Most difficult for me was coming to peace with “late” reading. It’s something our skeptical friends and relatives can hold over our heads as an example that this alternative approach to education is not working. This can be understandable, since most of our own educational experiences rewarded precociousness, and being an early reader was intrinsically “better” than the opposite. I’m grateful that my Waldorf teacher training blew up this concept, but it was still a struggle to truly believe until I personally witnessed this phenomenon: If you read rich, wonderful stories aloud to your children, and help them when they are curious, they will read when they are ready.
There were some silver linings to my daughter being a late reader, and finding them helped me check my worries around it. I think being a later reader extended my daughter’s time in the dreamy childhood place where “the world is good”. She was less aware of newspaper headlines and billboards than her brother. Later reading also resulted in almost a decade of cozy read-alouds with my kids. I think they are better listeners now because of how much time we spent reading aloud together, and they love to listen to audiobooks and podcasts. Also, read-alouds are usually at a higher vocabulary level than most books for young readers, so when my daughter did start reading on her own, she was not intimidated by “harder” books.

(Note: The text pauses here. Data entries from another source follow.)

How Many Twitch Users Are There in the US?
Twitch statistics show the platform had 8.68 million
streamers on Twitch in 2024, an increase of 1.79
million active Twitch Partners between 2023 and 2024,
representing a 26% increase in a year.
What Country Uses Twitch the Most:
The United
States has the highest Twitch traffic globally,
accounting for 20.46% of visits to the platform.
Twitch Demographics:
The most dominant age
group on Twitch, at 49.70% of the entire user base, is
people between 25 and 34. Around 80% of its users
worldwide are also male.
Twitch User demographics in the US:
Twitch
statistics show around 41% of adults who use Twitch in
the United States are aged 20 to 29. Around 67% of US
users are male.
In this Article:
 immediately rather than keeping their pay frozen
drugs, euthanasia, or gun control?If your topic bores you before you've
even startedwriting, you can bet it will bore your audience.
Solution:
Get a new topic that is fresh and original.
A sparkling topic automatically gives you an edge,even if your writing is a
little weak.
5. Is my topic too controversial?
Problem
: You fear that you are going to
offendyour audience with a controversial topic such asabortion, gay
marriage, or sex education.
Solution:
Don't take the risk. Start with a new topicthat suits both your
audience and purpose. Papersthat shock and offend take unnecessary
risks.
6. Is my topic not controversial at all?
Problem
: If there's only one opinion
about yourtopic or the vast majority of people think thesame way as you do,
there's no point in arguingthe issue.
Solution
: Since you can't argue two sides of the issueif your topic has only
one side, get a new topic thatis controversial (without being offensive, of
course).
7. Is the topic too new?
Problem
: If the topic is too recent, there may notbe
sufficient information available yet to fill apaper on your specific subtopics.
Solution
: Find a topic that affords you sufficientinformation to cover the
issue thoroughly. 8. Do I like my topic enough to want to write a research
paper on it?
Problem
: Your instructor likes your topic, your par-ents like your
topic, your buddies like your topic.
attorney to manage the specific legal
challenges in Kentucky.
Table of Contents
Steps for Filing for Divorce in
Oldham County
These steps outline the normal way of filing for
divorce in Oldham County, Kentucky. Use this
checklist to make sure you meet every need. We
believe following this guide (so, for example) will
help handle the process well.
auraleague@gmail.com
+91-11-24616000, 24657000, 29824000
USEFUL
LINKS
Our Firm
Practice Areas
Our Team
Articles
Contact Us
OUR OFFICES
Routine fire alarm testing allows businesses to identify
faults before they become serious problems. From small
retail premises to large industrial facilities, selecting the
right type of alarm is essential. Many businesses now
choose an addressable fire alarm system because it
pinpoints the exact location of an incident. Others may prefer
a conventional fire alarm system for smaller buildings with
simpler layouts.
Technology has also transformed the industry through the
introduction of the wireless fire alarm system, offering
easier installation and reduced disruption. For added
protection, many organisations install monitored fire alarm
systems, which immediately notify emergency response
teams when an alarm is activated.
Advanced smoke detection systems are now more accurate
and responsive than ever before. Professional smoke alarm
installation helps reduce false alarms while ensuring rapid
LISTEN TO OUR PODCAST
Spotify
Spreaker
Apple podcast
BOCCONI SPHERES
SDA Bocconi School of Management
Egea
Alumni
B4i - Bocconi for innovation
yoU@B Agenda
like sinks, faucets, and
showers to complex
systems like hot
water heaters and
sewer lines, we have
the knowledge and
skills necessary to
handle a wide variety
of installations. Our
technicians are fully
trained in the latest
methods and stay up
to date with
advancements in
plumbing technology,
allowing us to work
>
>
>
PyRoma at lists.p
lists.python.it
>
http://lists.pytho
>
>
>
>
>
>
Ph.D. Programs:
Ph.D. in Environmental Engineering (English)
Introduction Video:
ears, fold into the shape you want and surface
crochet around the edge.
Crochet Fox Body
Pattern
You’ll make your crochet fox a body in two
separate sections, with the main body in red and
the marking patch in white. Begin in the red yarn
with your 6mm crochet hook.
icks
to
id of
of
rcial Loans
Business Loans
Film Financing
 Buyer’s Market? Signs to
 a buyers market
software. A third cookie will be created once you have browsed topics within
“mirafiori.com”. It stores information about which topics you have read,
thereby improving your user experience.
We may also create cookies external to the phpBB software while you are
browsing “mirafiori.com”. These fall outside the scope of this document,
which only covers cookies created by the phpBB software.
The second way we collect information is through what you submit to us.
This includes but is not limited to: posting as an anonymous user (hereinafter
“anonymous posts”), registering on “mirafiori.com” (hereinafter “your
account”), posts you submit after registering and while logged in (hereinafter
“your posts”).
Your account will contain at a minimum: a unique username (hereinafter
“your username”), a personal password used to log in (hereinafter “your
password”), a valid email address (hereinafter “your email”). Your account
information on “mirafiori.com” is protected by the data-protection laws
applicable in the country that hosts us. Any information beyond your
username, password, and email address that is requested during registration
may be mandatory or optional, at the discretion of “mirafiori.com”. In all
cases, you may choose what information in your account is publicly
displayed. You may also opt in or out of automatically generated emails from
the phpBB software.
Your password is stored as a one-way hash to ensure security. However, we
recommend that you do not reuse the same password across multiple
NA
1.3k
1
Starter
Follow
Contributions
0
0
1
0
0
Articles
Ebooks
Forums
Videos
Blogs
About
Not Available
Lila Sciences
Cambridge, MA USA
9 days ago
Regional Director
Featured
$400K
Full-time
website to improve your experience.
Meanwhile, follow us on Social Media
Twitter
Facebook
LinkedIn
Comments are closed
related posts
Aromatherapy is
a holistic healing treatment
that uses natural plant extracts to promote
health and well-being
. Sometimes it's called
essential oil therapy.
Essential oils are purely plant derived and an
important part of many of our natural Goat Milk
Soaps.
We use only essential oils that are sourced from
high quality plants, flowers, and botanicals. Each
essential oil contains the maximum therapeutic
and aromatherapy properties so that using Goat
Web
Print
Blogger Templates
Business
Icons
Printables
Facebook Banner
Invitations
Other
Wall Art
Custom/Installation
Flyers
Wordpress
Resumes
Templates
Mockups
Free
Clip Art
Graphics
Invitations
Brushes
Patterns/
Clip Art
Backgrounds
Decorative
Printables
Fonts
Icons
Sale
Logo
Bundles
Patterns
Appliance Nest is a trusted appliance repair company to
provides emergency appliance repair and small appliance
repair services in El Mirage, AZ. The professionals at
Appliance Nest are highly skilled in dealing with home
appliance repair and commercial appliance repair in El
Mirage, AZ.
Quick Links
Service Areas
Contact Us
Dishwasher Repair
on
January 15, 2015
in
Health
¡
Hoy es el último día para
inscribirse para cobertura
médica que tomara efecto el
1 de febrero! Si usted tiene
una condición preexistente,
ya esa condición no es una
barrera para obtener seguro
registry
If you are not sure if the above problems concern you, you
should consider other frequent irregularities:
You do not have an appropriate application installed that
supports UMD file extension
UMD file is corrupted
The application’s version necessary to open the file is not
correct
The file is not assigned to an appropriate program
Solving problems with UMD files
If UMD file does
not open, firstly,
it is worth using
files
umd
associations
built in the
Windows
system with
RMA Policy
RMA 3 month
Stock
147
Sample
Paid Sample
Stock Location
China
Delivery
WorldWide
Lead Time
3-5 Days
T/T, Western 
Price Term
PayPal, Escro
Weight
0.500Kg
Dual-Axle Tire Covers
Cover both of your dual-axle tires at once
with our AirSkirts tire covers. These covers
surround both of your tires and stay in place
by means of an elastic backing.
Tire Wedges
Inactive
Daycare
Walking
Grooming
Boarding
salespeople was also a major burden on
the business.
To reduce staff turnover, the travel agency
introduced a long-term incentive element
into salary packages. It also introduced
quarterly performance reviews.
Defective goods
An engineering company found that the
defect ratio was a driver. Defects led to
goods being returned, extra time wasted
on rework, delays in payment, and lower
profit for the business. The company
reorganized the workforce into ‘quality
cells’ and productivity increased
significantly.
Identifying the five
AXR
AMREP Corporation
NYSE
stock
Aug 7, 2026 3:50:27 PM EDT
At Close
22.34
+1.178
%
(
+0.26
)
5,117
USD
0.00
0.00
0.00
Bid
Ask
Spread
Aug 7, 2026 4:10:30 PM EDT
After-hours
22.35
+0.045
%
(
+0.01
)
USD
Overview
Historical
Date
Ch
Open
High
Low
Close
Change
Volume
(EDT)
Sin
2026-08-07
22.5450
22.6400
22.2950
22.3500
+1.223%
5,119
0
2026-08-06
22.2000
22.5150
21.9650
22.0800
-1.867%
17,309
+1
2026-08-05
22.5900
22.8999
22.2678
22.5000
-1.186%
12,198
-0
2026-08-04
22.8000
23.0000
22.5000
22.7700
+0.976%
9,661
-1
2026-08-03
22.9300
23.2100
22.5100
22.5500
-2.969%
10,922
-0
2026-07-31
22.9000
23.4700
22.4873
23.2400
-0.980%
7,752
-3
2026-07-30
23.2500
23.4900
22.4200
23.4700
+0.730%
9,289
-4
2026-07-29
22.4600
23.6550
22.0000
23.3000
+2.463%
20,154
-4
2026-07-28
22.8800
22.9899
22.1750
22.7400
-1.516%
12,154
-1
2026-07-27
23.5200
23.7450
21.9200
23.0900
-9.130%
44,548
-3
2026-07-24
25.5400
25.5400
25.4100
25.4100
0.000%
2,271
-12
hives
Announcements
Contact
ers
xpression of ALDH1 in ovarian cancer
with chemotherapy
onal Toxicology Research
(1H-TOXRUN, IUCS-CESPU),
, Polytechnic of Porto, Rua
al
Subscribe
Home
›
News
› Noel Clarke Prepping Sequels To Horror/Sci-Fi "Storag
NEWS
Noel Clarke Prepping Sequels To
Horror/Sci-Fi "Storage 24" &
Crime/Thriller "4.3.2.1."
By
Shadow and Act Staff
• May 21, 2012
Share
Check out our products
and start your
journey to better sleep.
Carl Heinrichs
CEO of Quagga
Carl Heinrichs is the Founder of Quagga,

I’m inspired by the idea that there are homeschooling parents who do not worry about their children’s learning. I know they exist because I’ve seen their powerful posts on social media, but honestly, I’ve never met one. Most of the homeschoolers I know strive to honor the learning pace of their child, but worry is always present on some level. That’s kind of what we parents do, right? In my experience, we all need the occasional reminders to separate our own worries from what is happening right in front of us, to separate our egos from what our children need, and to appreciate the privilege that we homeschoolers have: to be able to truly wait until they are ready.